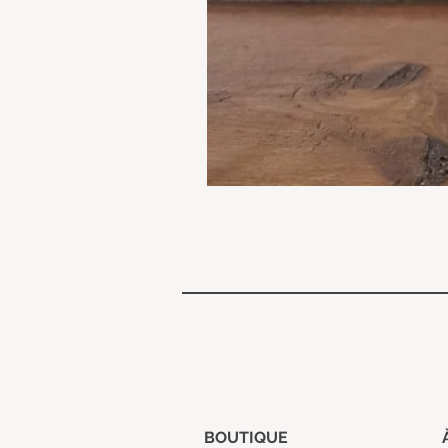
BOUTIQUE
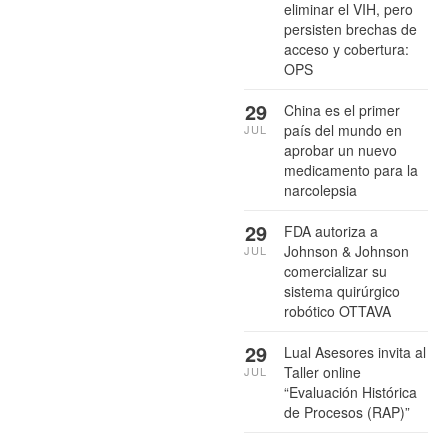
eliminar el VIH, pero
persisten brechas de
acceso y cobertura:
OPS
29
China es el primer
país del mundo en
JUL
aprobar un nuevo
medicamento para la
narcolepsia
29
FDA autoriza a
Johnson & Johnson
JUL
comercializar su
sistema quirúrgico
robótico OTTAVA
29
Lual Asesores invita al
Taller online
JUL
“Evaluación Histórica
de Procesos (RAP)”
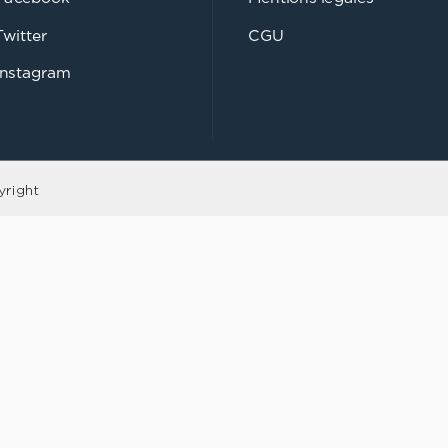
Twitter
CGU
Instagram
yright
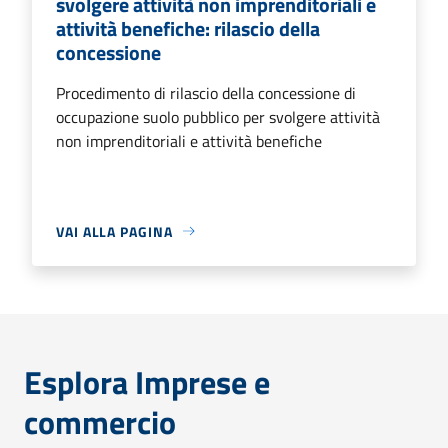
svolgere attività non imprenditoriali e
attività benefiche: rilascio della
concessione
Procedimento di rilascio della concessione di
occupazione suolo pubblico per svolgere attività
non imprenditoriali e attività benefiche
VAI ALLA PAGINA
Esplora Imprese e
commercio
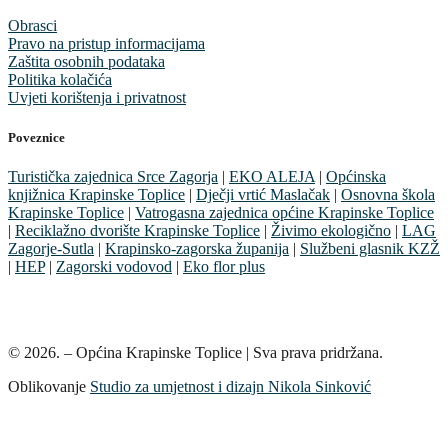
Obrasci
Pravo na pristup informacijama
Zaštita osobnih podataka
Politika kolačića
Uvjeti korištenja i privatnost
Poveznice
Turistička zajednica Srce Zagorja
|
EKO ALEJA
|
Općinska
knjižnica Krapinske Toplice
|
Dječji vrtić Maslačak
|
Osnovna škola
Krapinske Toplice
|
Vatrogasna zajednica općine Krapinske Toplice
|
Reciklažno dvorište Krapinske Toplice
|
Živimo ekologično
|
LAG
Zagorje-Sutla
|
Krapinsko-zagorska županija
|
Službeni glasnik KZŽ
|
HEP
|
Zagorski vodovod
|
Eko flor plus
© 2026. – Općina Krapinske Toplice | Sva prava pridržana.
Oblikovanje
Studio za umjetnost i dizajn Nikola Sinković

## Problem
Please update the listing above so that every "Krapinske Toplice" reads "Krapina", keeping all other text unchanged. Leave the pictures out of your answer.

## Solution to the exercise
BOUTIQUE
eliminar el VIH, pero
persisten brechas de
acceso y cobertura:
OPS
29
China es el primer
país del mundo en
JUL
aprobar un nuevo
medicamento para la
narcolepsia
29
FDA autoriza a
Johnson & Johnson
JUL
comercializar su
sistema quirúrgico
robótico OTTAVA
29
Lual Asesores invita al
Taller online
JUL
“Evaluación Histórica
de Procesos (RAP)”
Twitter
CGU
Instagram
yright
svolgere attività non imprenditoriali e
attività benefiche: rilascio della
concessione
Procedimento di rilascio della concessione di
occupazione suolo pubblico per svolgere attività
non imprenditoriali e attività benefiche
VAI ALLA PAGINA
Esplora Imprese e
commercio
Obrasci
Pravo na pristup informacijama
Zaštita osobnih podataka
Politika kolačića
Uvjeti korištenja i privatnost
Poveznice
Turistička zajednica Srce Zagorja
|
EKO ALEJA
|
Općinska
knjižnica Krapina
|
Dječji vrtić Maslačak
|
Osnovna škola
Krapina
|
Vatrogasna zajednica općine Krapina
|
Reciklažno dvorište Krapina
|
Živimo ekologično
|
LAG
Zagorje-Sutla
|
Krapinsko-zagorska županija
|
Službeni glasnik KZŽ
|
HEP
|
Zagorski vodovod
|
Eko flor plus
© 2026. – Općina Krapina | Sva prava pridržana.
Oblikovanje
Studio za umjetnost i dizajn Nikola Sinković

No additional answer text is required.